I was humming and hawing about replying over there, but this is (intended) to be a more general post on info about RDF implementation on SAFE (as opposed to SOLID). Focussing more on what’s out there and how we might best implement something RDF-y, that could then be used by other stacks (like SOLID) (in a similar way to the SAFE Plume implementation).
As for me, the RDF/turtle setup in Plume could be SAFEr. (using MDs for example, as opposed to
ttl files and NFS emulation.). But I’ve been struggling to figure our how/why you get RDF schemas, how you could easily reference them and how to do that in SAFE.
And soo, I’ve been reading deeper into things like IPLD and RDF/Turtle and now JSON-LD.
What follows is some learnings from my readings and some light opining.
@bochaco @Krishna @frabrunelle @happybeing FYIs. Feel free to correct me if I’m misunderstanding something here! And please opine! Just wanted to create a summary of some more useful content i’ve been reading.

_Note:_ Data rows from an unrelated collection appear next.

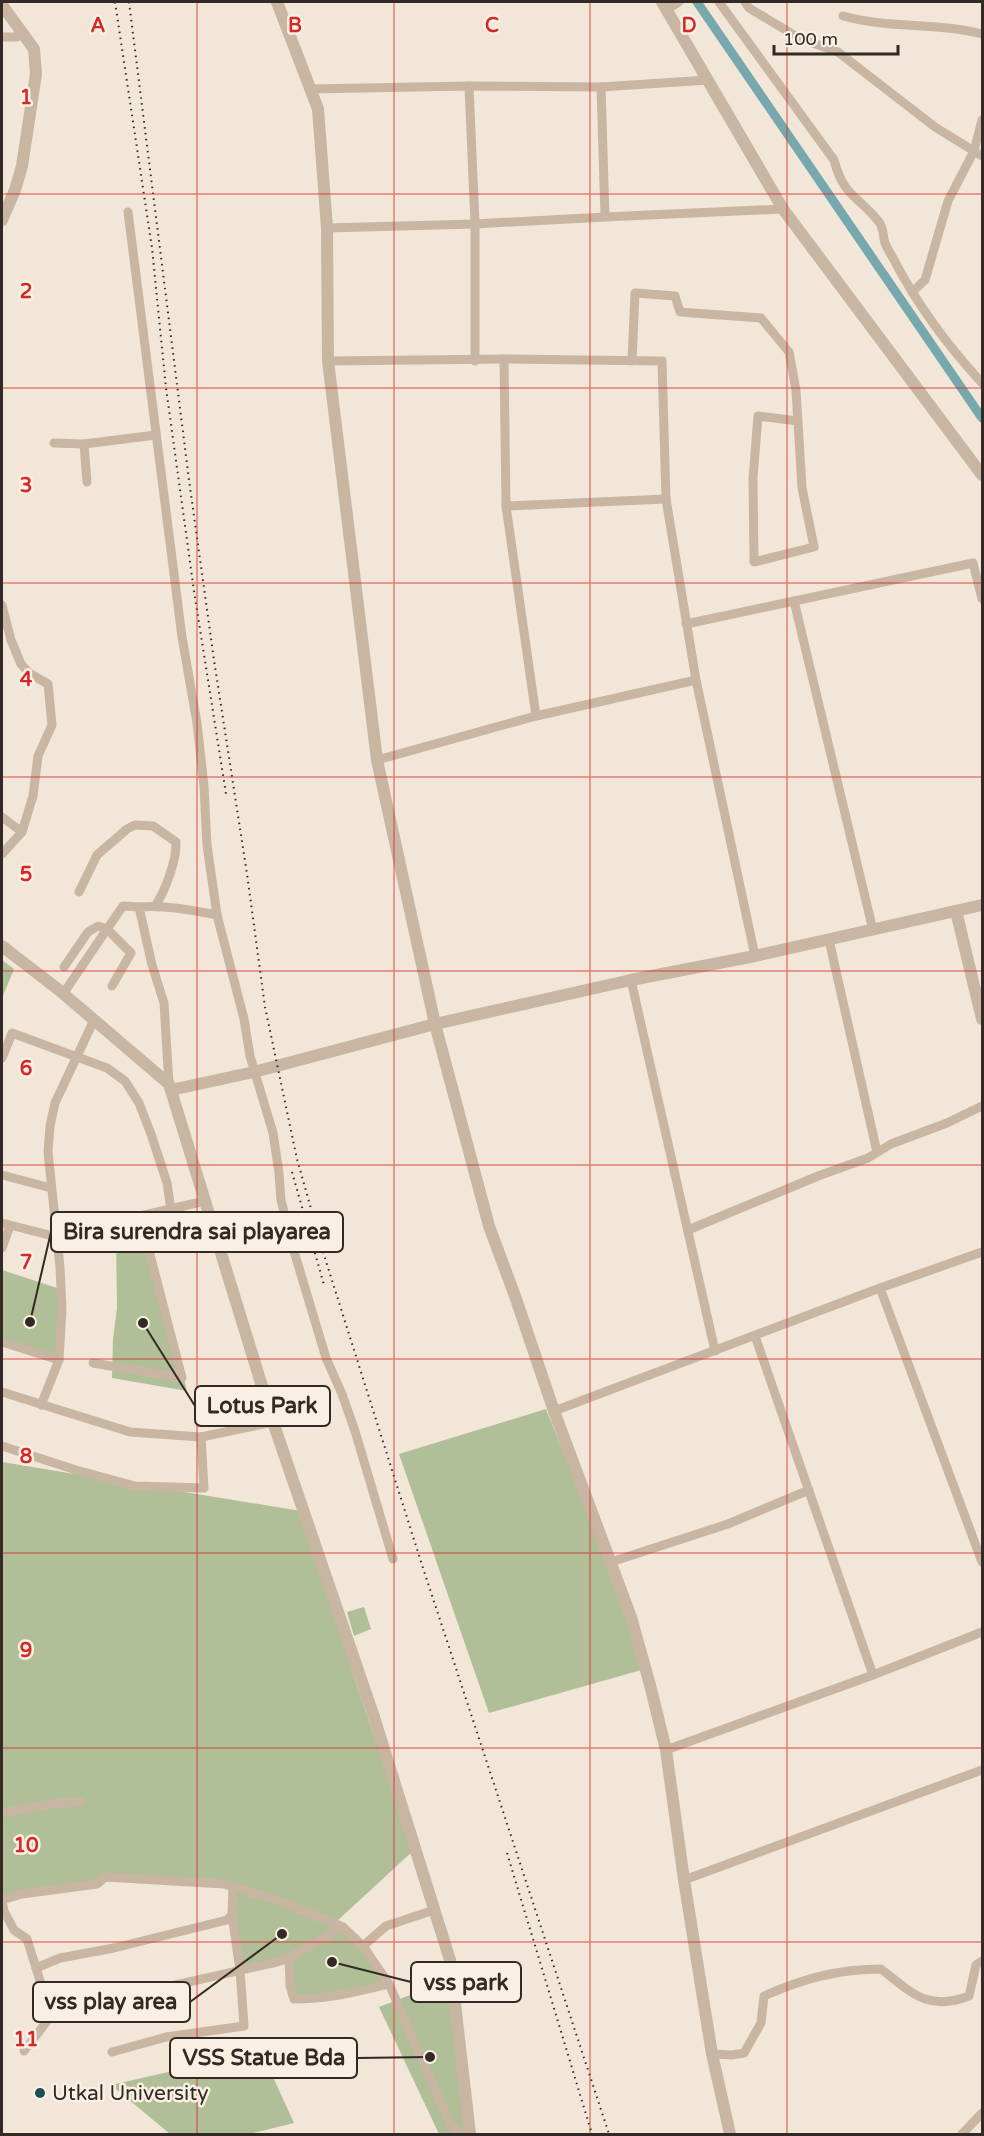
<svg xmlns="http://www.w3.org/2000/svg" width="984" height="2136" font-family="'Varela Round',sans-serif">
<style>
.green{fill:#b0bf97}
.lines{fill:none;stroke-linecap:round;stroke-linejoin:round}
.canal{stroke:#76a8ae;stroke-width:9}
.minor{stroke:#c8b6a3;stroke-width:9}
.tertiary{stroke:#c8b6a3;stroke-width:12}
.rail{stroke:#332a25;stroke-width:2;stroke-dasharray:1.5 4.5;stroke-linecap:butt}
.grid{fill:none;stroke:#d62828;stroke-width:1.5;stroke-opacity:0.55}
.poi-dot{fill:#1b4e54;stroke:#f9f0e3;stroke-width:2}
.labels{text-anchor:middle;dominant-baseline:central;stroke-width:5;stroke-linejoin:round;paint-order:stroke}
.poi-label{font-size:21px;fill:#332a25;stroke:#f9f0e3;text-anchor:start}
.grid-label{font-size:20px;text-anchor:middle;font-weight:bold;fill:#d62828;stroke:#f9f0e3;stroke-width:5;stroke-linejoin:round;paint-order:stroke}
.leader{fill:none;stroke:#332a25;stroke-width:2}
.callout-dot{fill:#332a25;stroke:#f9f0e3;stroke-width:2}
.callout{fill:#f9f0e3;stroke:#332a25;stroke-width:2}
.callout-label{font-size:22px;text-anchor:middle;font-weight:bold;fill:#332a25}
</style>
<rect width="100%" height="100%" fill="#f1e6d7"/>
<g class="green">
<path d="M2 960 14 969 2 998Z"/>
<path d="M147 1228 168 1308 187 1391 112 1378 113 1339 117 1308 116 1230Z"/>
<path d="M2 1270 57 1288 59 1310 56 1356 2 1338Z"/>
<path d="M546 1409 628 1612 645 1669 489 1713 399 1454Z"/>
<path d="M2 1462 301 1511 329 1591 354 1677 413 1851 336 1922 246 1888 167 1877 97 1882 2 1898Z"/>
<path d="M364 1607 371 1629 354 1636 347 1612Z"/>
<path d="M234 1887 342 1927 389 1984 293 1999 289 1958 241 1969Z"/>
<path d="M449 1980 465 2132 459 2134H439L379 2007Z"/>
<path d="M261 2051 294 2123 249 2134H170L111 2085Z"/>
</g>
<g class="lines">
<path class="canal" d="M697 2 982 418"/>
<g class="minor">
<path d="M719 2 834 160C844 198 858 195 879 222 883 227 883 233 884 239 885 246 891 254 894 260 918 306 947 345 982 383"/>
<path d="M745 2 749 8 799 38 838 52 935 127 982 156"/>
<path d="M666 10 679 2"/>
<path d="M843 16C890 29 935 22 982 34"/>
<path d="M2 37H17L23 33"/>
<path d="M469 86 475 224V361"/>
<path d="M601 87 708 80"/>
<path d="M310 89 469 86 601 87 605 217 475 224 327 228"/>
<path d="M128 212 182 637 197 723 204 786 207 845 217 915"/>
<path d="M605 217 783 209"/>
<path d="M912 292 925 280 948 201 974 151 982 120"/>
<path d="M504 359 506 506 536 716 696 680 755 956"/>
<path d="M328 361 504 359 662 361 666 499 696 680"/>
<path d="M632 361 635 293 675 296 680 312 761 318 789 352 796 390 802 488 814 547 754 562 753 478 758 416 798 421"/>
<path d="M54 443 84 444 156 435"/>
<path d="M84 444 87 482"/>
<path d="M506 506 666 499"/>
<path d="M794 601 873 930"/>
<path d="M2 605 11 640 21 664 29 673 48 684 52 725 38 756 33 796 22 832"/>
<path d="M686 624 973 563 982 599"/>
<path d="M377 760 536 716"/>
<path d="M2 817 22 832 2 854"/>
<path d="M79 892 97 855 127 829 135 825 153 826 176 842C177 859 165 892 155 906"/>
<path d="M829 940 877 1152"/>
<path d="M631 980 715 1351"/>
<path d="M112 986 131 953 107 929 123 906 139 907"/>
<path d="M63 994 107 929 98 926 88 932 64 967"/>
<path d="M2 1058 12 1033 107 1068 125 1081 139 1103 151 1134 167 1183 171 1210"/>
<path d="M169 1084 164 1003 152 965 139 907C166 905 191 910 217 915L244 1019 250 1056 273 1133 279 1173 281 1200 293 1248 326 1358 342 1394 355 1431 393 1559"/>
<path d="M2 1175 51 1188"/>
<path d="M140 1216 205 1201"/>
<path d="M56 1221 140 1216 182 1378 93 1363"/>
<path d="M2 1223 57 1237"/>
<path d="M688 1230 818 1176 868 1158 891 1144 947 1123 982 1106"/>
<path d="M2 1248 10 1226"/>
<path d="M880 1288 982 1562"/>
<path d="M755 1336 873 1675 982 1632"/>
<path d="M2 1342 59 1360"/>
<path d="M2 1392 130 1432 201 1437"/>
<path d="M41 1405 59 1360 62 1309 60 1267 48 1152 50 1126 55 1103 94 1020"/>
<path d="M554 1411 880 1288 982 1252"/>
<path d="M2 1446 76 1470 135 1486 204 1488 201 1437 273 1422"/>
<path d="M611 1562 728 1524 809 1490"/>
<path d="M666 1750 873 1675"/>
<path d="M2 1813 51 1804 81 1802"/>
<path d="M684 1880 982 1770"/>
<path d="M363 1946 386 1926 434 1910"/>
<path d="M289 1958 290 1986 294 1999C327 1999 357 1992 389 1984"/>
<path d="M36 1968 60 1958 114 1948 227 1920 232 1915 233 1886"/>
<path d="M51 2016 27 1939 14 1930 4 1911 2 1900 22 1894 97 1884 105 1877 224 1884 282 1902 343 1927 363 1946 389 1984 451 2126 463 2134"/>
<path d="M24 2051 51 2016 119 1995 171 1986 277 1962 289 1958 343 1927"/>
<path d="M112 2052 166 2037 244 2026 240 1970 232 1915"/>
<path d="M712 2054 732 2055 744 2053 761 2023 764 1996C802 1979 838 1969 881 1969 911 1992 927 2012 969 1996L976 1965 982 1961"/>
<path d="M962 2134 982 2113"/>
</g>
<g class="tertiary">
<path d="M277 2 318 109 327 228 328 361 377 760 435 1024 489 1226 515 1296 554 1411 631 1617 650 1685 666 1750 684 1880 712 2054 730 2134"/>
<path d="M662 2 783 209 982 475"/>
<path d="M2 5 34 49 36 74 22 166 15 190 2 220"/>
<path d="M956 911 982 1019"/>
<path d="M2 946 59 990 169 1084 273 1422 374 1717 450 1960 470 2134"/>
<path d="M171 1090 254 1072 435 1024 631 980 755 956 982 905"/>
</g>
<g class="rail">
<path d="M115 2 152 248 166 388 194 591 226 794"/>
<path d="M129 2 189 480 214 660 247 874 265 1007 297 1159 324 1255 422 1565 609 2134"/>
<path d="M292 1172 324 1285"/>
<path d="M507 1853 592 2134"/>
</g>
</g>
<path class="grid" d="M197 2V2134M394 2V2134M590 2V2134M787 2V2134M2 194H982M2 388H982M2 583H982M2 777H982M2 971H982M2 1165H982M2 1359H982M2 1553H982M2 1748H982M2 1942H982"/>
<circle class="poi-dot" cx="40" cy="2093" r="6"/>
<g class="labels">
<g class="poi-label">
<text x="52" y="2093">Utkal University</text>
</g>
</g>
<g class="grid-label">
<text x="98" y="32">A</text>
<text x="295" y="32">B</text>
<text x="492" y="32">C</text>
<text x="689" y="32">D</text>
<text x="26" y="104">1</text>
<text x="26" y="298">2</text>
<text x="26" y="492">3</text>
<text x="26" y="686">4</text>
<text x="26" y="881">5</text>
<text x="26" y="1075">6</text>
<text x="26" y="1269">7</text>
<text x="26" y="1463">8</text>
<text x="26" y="1657">9</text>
<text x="26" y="1852">10</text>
<text x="26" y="2046">11</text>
</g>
<path class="leader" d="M30 1322L51 1232M143 1323L195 1406M332 1962L411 1982M282 1934L190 2002M430 2057L357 2058"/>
<g class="callout-dot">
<circle cx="30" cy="1322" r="6"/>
<circle cx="143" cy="1323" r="6"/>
<circle cx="332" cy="1962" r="6"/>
<circle cx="282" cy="1934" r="6"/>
<circle cx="430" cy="2057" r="6"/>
</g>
<g class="callout">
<rect x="51" y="1212" width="292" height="40" rx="6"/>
<rect x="195" y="1386" width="135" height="40" rx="6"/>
<rect x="411" y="1962" width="110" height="40" rx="6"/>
<rect x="33" y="1982" width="157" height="40" rx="6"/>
<rect x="170" y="2038" width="187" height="40" rx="6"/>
</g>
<g class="callout-label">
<text x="197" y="1239">Bira surendra sai playarea</text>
<text x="262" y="1413">Lotus Park</text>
<text x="466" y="1990">vss park</text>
<text x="111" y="2009">vss play area</text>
<text x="264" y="2065">VSS Statue Bda</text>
</g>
<rect width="984" height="2136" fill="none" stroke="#332a25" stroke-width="6"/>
<path d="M774 45v9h124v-9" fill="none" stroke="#332a25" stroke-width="3"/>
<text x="783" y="45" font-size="18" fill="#332a25" stroke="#f9f0e3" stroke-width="4.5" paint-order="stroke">100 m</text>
</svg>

IPLD is away of ensuring references to specific ‘hash’ based content can be universally understood. (ipfs content, bitcoin blocks, git commits… anything).

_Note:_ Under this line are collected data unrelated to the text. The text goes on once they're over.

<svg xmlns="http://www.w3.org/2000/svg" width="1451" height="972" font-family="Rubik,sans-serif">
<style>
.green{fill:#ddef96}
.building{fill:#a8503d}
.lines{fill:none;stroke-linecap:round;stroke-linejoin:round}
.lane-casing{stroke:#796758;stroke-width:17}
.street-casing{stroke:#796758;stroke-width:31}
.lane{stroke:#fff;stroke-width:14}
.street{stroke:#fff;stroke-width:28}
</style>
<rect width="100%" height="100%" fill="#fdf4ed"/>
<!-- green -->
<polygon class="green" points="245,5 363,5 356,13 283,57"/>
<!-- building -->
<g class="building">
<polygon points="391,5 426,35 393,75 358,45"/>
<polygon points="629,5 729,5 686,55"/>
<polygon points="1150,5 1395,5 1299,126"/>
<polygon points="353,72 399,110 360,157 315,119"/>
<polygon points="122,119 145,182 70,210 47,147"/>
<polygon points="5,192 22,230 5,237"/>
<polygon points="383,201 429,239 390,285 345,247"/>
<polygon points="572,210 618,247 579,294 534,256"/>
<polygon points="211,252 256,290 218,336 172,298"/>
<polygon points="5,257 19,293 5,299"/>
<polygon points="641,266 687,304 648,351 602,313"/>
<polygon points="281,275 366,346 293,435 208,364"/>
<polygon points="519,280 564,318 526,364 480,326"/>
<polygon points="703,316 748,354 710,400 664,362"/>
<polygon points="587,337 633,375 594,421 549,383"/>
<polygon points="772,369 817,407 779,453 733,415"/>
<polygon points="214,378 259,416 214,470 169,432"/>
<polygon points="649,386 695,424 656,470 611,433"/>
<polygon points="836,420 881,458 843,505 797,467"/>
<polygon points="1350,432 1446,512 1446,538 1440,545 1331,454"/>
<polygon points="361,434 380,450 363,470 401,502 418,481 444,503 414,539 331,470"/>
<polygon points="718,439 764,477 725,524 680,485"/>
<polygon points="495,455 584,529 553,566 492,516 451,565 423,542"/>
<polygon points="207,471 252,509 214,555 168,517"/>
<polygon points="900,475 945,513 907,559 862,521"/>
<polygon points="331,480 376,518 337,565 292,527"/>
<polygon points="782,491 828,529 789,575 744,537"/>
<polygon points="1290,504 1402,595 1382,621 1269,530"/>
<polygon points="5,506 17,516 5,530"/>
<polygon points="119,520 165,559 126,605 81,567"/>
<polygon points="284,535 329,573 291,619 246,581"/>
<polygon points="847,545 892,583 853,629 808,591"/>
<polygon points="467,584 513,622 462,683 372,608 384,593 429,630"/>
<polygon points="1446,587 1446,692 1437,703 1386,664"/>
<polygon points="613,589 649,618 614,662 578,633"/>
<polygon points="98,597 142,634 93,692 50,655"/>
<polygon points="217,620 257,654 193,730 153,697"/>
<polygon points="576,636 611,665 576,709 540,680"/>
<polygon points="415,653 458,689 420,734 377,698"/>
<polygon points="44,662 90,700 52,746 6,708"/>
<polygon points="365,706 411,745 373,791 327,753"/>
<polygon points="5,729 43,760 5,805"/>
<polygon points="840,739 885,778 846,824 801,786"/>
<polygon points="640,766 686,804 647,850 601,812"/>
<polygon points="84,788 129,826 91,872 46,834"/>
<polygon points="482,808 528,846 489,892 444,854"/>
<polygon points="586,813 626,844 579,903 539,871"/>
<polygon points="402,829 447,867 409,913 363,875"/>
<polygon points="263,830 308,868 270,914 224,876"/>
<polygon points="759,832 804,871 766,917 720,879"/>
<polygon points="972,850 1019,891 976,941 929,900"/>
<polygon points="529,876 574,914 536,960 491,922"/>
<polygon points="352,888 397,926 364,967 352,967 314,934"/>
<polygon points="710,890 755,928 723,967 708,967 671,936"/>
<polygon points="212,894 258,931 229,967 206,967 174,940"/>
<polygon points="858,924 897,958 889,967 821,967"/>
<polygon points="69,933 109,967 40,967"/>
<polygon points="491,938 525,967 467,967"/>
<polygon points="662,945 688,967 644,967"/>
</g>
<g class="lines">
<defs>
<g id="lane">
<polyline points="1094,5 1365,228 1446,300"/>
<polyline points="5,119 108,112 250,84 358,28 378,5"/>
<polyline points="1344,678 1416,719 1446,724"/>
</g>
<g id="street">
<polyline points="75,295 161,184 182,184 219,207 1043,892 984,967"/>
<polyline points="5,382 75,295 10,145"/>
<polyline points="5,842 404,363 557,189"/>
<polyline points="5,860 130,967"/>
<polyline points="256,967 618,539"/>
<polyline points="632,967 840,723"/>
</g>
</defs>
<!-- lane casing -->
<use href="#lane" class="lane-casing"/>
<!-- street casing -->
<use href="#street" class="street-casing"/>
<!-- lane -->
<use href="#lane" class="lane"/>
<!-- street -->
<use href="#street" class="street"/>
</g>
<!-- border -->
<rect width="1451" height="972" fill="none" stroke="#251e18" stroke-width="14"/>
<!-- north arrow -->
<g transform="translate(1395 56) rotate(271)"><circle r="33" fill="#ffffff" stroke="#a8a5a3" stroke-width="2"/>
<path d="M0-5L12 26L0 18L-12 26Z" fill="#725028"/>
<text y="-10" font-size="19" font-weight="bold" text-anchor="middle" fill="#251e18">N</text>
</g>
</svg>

We could have some parser to establish a way of linking to specific SAFE content (MD/ID, by xor address hash), as a way of referencing SAFE data on other platforms.
multiformats/hash/base/codec etc are cool. It’s a simple solution to avoiding problems in future that we should look into using throughout SAFE to future proof encodings/hashing etc @nbaksalyar @ustulation, not sure if you’s have looked there/have thoughts? (is multihash something we could be for the xor addresses, for eg?).
It doesn’t (as I understand), offer much that we can add to SAFE (beyond using it to reference specific data, off of SAFE) once we have a URI structure in place for easily identifying content on the network (as we’ve been talking about). That would form part of the IPLD/SAFE implementation to make the data reference-able outwith of the network.
This talk was really informative for IPLD: https://www.youtube.com/watch?v=Bqs_LzBjQyk and I’d recommend giving it a watch for a decent overview.
RDF (Resource Description Framework).
This is the main way of ensuring that data you write can be interpreted easily across programs. And is one of the founding priciples of SOLID
Coupled with OWL, or something similar it enables you to describe your data with the aim of making it portable.
"http://thing.com" is a link.
There are many ways to do this. And it’s a bit/lot overwhelming.
this is one option. And seems to be one of the more established ways of representing the data. however it’s not the most human readable thing, and it requires specific parsing for use in web browsers, and to save to the network (or simply using NFS and storing the turtle files).
After digging in here, it was not clear to me even where to begin with proposing a data type for something on SAFE (or how to find something already existing, which we could reuse). Which, if we’re wanting to get devs going with some sort of RDF for data stored on SAFE, we’re going to need to make as easy as possible.*
[ * we as in community, not necessarily maidsafe.]
JSON-LD is another way of representing RDF schemas/content. But it seems like quite a clear one to me (and is fully compatible with the RDF standard).
An enlightening read on why it exists (in a world with RDF)
and the basics are here:
Being a JSON object, JSON-LD lends itself to a key:value storage system like mutable data, quite nicely.
To me it seems muuuuch simpler/clearer, AND it has some clearly defined resource descriptions (such as
person: https://json-ld.org/contexts/person.jsonld ) ready for reuse. AAAand a handy-dandy tool for exploring the schemas https://json-ld.org/playground/
More reading: https://json-ld.org/learn.html
I think, as a representation of RDF schemas, JSON-LD is leading the pack for me in terms of clarity / usability with the network.
We should probably look (if it’s desirable for the community), at hosting the schemas on the network once we have addressable content. To aid development (and prevent those nasty HTTP requests).
I’m not sure how to make things easier for devs though. How we encourage using such structures…? It seems to me something we want to incentivize in some form (maybe just by making it easy). I’ve no idea how though atm…
I think we should start spitballing around things that could be useful on SAFE. (Nothing gets the ball rolling like getting the ball rolling):
So I’m going to have a look at a User profile (as some sort of
person extension). And what that might look like on SAFE (given that maybe you want to store your full profile, but not let everyone/app see your some parts of that (age or nationality, for example…).
Anyway. I mostly wanted to share some learnings and links. As I feel like I have somewhere to start now!